AI developers are rapidly picking the Internet clean to train large language models such as those behind ChatGPT

The AI revolution is running out of data. What can researchers do? Here’s how they are trying to get around the problem

AI developers are rapidly picking the Internet clean to train large language models such as those behind ChatGPT

The Internet is a vast ocean of human knowledge, but it isn’t infinite. And artificial intelligence (AI) researchers have nearly sucked it dry.

The past decade of explosive improvement in AI has been driven in large part by making neural networks bigger and training them on ever-more data. This scaling has proved surprisingly effective at making large language models (LLMs) — such as those that power the chatbot ChatGPT — both more capable of replicating conversational language and of developing emergent properties such as reasoning. But some specialists say that we are now approaching the limits of scaling. That’s in part because of the ballooning energy requirements for computing. But it’s also because LLM developers are running out of the conventional data sets used to train their models.

A prominent study¹ made headlines this year by putting a number on this problem: researchers at Epoch AI, a virtual research institute, projected that, by around 2028, the typical size of data set used to train an AI model will reach the same size as the total estimated stock of public online text. In other words, AI is likely to run out of training data in about four years’ time (see ‘Running out of data’). At the same time, data owners — such as newspaper publishers — are starting to crack down on how their content can be used, tightening access even more. That’s causing a crisis in the size of the ‘data commons’, says Shayne Longpre, an AI researcher at the Massachusetts Institute of Technology in Cambridge who leads the Data Provenance Initiative, a grass-roots organization that conducts audits of AI data sets.

The imminent bottleneck in training data could be starting to pinch. “I strongly suspect that’s already happening,” says Longpre.

Although specialists say there’s a chance that these restrictions might slow down the rapid improvement in AI systems, developers are finding workarounds. “I don’t think anyone is panicking at the large AI companies,” says Pablo Villalobos, a Madrid-based researcher at Epoch AI and lead author of the study forecasting a 2028 data crash. “Or at least they don’t e-mail me if they are.”

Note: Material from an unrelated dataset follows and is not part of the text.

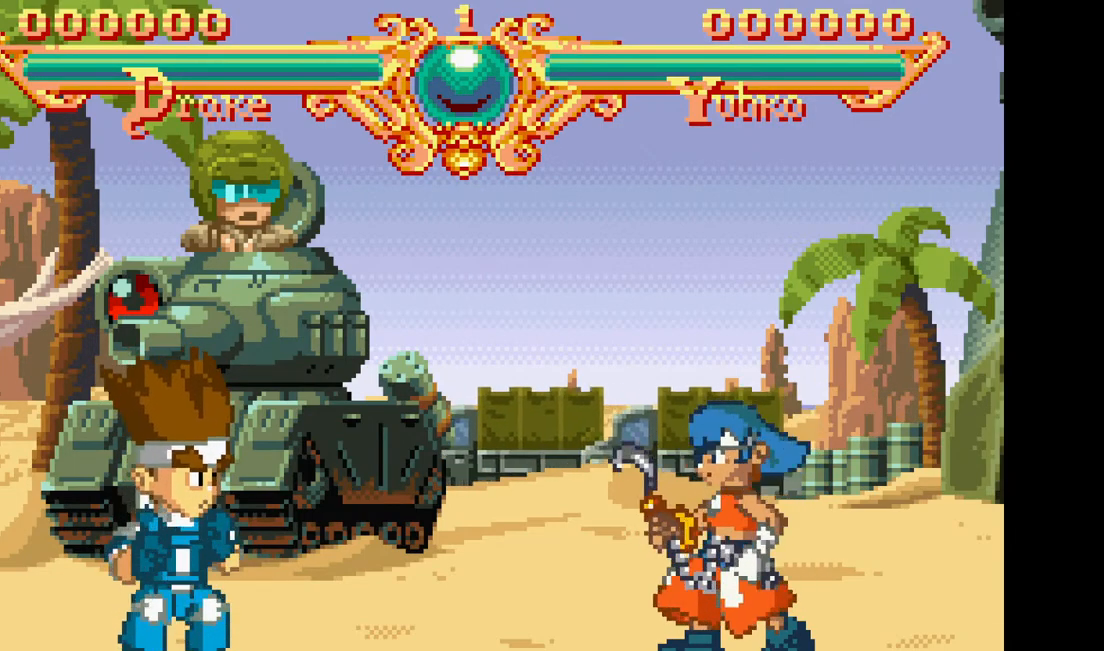
Gameplay with a controller (arcade stick); each line is a JSON object with the inputs held at the frame after it. "events" lists button and stick changes between this image and that frame as [ms after this image, input, new state], when the widget could be followed in between. Not read: CROSS L3 R3.
{"buttons": [], "events": [[367, "SQUARE", "down"], [483, "SQUARE", "up"]]}
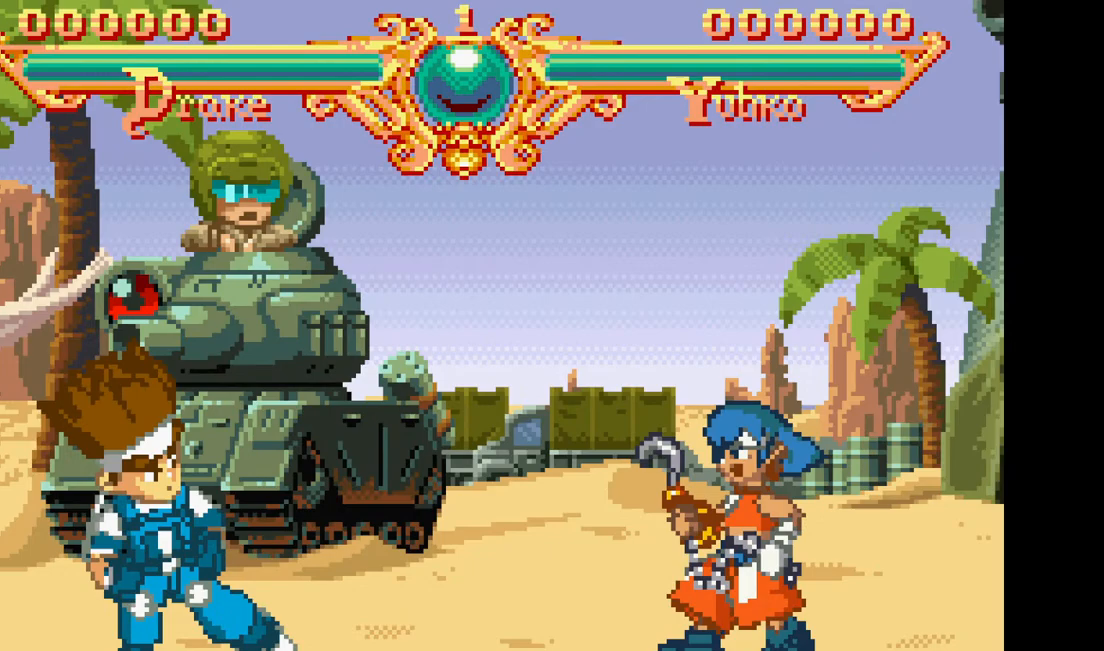
{"buttons": [], "events": []}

For example, prominent AI companies such as OpenAI and Anthropic, both in San Francisco, California, have publicly acknowledged the issue while suggesting that they have plans to work around it, including generating new data and finding unconventional data sources. A spokesperson for OpenAI, told Nature: “We use numerous sources, including publicly available data and partnerships for non-public data, synthetic data generation and data from AI trainers.”

Even so, the data crunch might force an upheaval in the types of generative AI model that people build, possibly shifting the landscape away from big, all-purpose LLMs to smaller, more specialized models.

Trillions of words

LLM development over the past decade has shown its voracious appetite for data. Although some developers don’t publish the specifications of their latest models, Villalobos estimates that the number of ‘tokens’, or parts of words, used to train LLMs has risen 100-fold since 2020, from hundreds of billions to tens of trillions.

That could be a good chunk of what’s on the Internet, although the grand total is so vast that it’s hard to pin down — Villalobos estimates the total Internet stock of text data today at 3,100 trillion tokens. Various services use web crawlers to scrape this content, then eliminate duplications and filter out undesirable content (such as pornography) to produce cleaner data sets: a common one called RedPajama contains tens of trillions of words. Some companies or academics do the crawling and cleaning themselves to make bespoke data sets to train LLMs. A small proportion of the Internet is considered to be of high quality, such as human-edited, socially acceptable text that might be found in books or journalism.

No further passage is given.